2. You aren't legally married, but contact a lawyer to find out your rights regarding the other child. Actually, if the school were to find out about the home situation, someone may feel obligated to call the child protective services regarding the suicide stuff going on, and the dad's situation regarding driving while unlicensed and uninsured. You may consider not allowing your child to ride with him AT ALL, in order to protect her. Reading what you have written about his driving record, I would not ride with this guy myself, let alone let kids ride with him.

3. The tenor of your posts makes it sound as if you have no control over your life. This is so far from the truth. While I know that I have given you 2X4s, these are to let you see that you hold responsibility here, and you also hold


CONTROL.


You CAN leave.
You CAN move home, tell your parents what has happened, and live your life free of this man. It is your choice to live in an open and honest manner with your parents behind you

or

to live trying to hide all of this from them while you suffer without any support whatsoever.


Ultimately - sooner or later - this will explode. Your parents will find out.
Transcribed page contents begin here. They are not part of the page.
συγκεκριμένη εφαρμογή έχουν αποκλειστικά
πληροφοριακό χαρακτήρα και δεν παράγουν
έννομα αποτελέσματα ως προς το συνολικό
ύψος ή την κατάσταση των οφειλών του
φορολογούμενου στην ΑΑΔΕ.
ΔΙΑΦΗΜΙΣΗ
On your terms now, or on the explosive terms later?

You have all of the control you CHOOSE.




I speak from complete and total experience. I have been in an abusive relationship. I have made the choice to leave. It took me three years to do that - but I did it.


The day you leave, tell the truth to your parents, and begin your walk toward figuring out how to have a normal relationship will be the best day of your life.


Order the books.


Leave.

Talk to a lawyer.



SB


Lucky to be where I am, in a safe place to get marriage-related support.
Recovered.
Happy.
Most recent D-day Fall 2005
Our new marriage began that day. Not easily, but it did happen.